── SUPPLIED MATERIAL ──

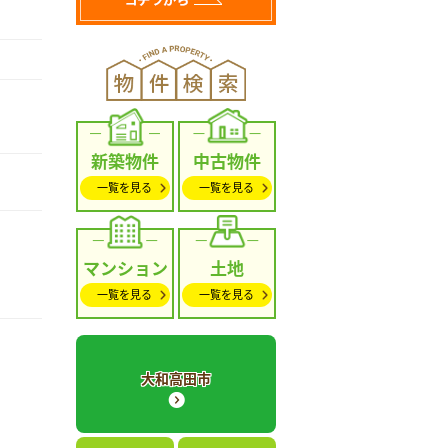
新築物件
中古物件
一覧を見る
一覧を見る
マンション
土地
一覧を見る
一覧を見る
大和高田市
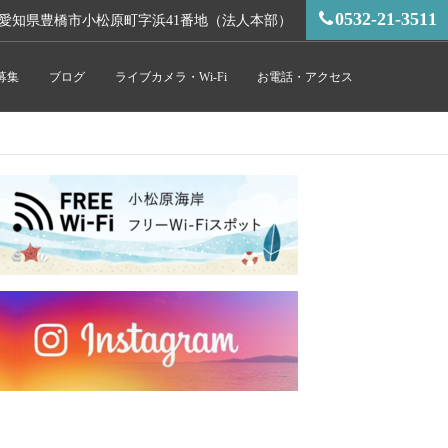
0532-21-3511
愛知県豊橋市小松原町字浜41番地（法人本部）
募集
ブログ
ライブカメラ・Wi-Fi
お電話・アクセス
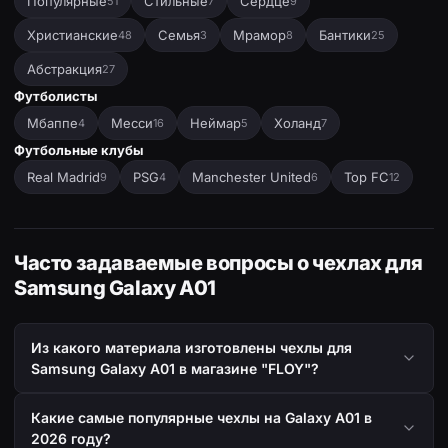
Популярные
Стильные
Сердце
51
7
9
Христианские
Семья
Мрамор
Бантики
48
3
8
25
Абстракция
27
Футболисты
Мбаппе
Месси
Неймар
Холанд
4
16
5
7
Футбольные клубы
Real Madrid
PSG
Manchester United
Top FC
9
4
6
12
Часто задаваемые вопросы о чехлах для
Samsung Galaxy A01
Из какого материала изготовлены чехлы для
Samsung Galaxy A01 в магазине "FLOY"?
Какие самые популярные чехлы на Galaxy A01 в
2026 году?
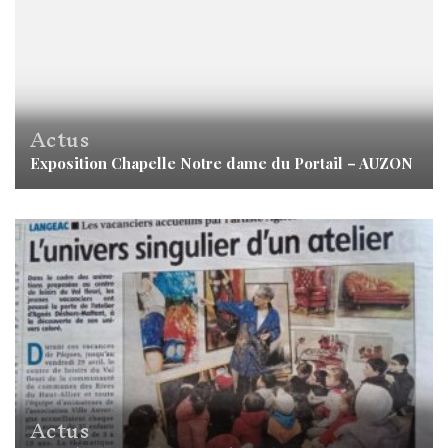
Actus
Exposition Chapelle Notre dame du Portail – AUZON
Actus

───

DESCRIPTION OF THE TASK — A word-for-word repetition of the data above, without pictures, is the expected answer.

WRITTEN SOLUTION —
新築物件
中古物件
一覧を見る
一覧を見る
マンション
土地
一覧を見る
一覧を見る
大和高田市
0532-21-3511
愛知県豊橋市小松原町字浜41番地（法人本部）
募集
ブログ
ライブカメラ・Wi-Fi
お電話・アクセス
Популярные
Стильные
Сердце
51
7
9
Христианские
Семья
Мрамор
Бантики
48
3
8
25
Абстракция
27
Футболисты
Мбаппе
Месси
Неймар
Холанд
4
16
5
7
Футбольные клубы
Real Madrid
PSG
Manchester United
Top FC
9
4
6
12
Часто задаваемые вопросы о чехлах для
Samsung Galaxy A01
Из какого материала изготовлены чехлы для
Samsung Galaxy A01 в магазине "FLOY"?
Какие самые популярные чехлы на Galaxy A01 в
2026 году?
Actus
Exposition Chapelle Notre dame du Portail – AUZON
Actus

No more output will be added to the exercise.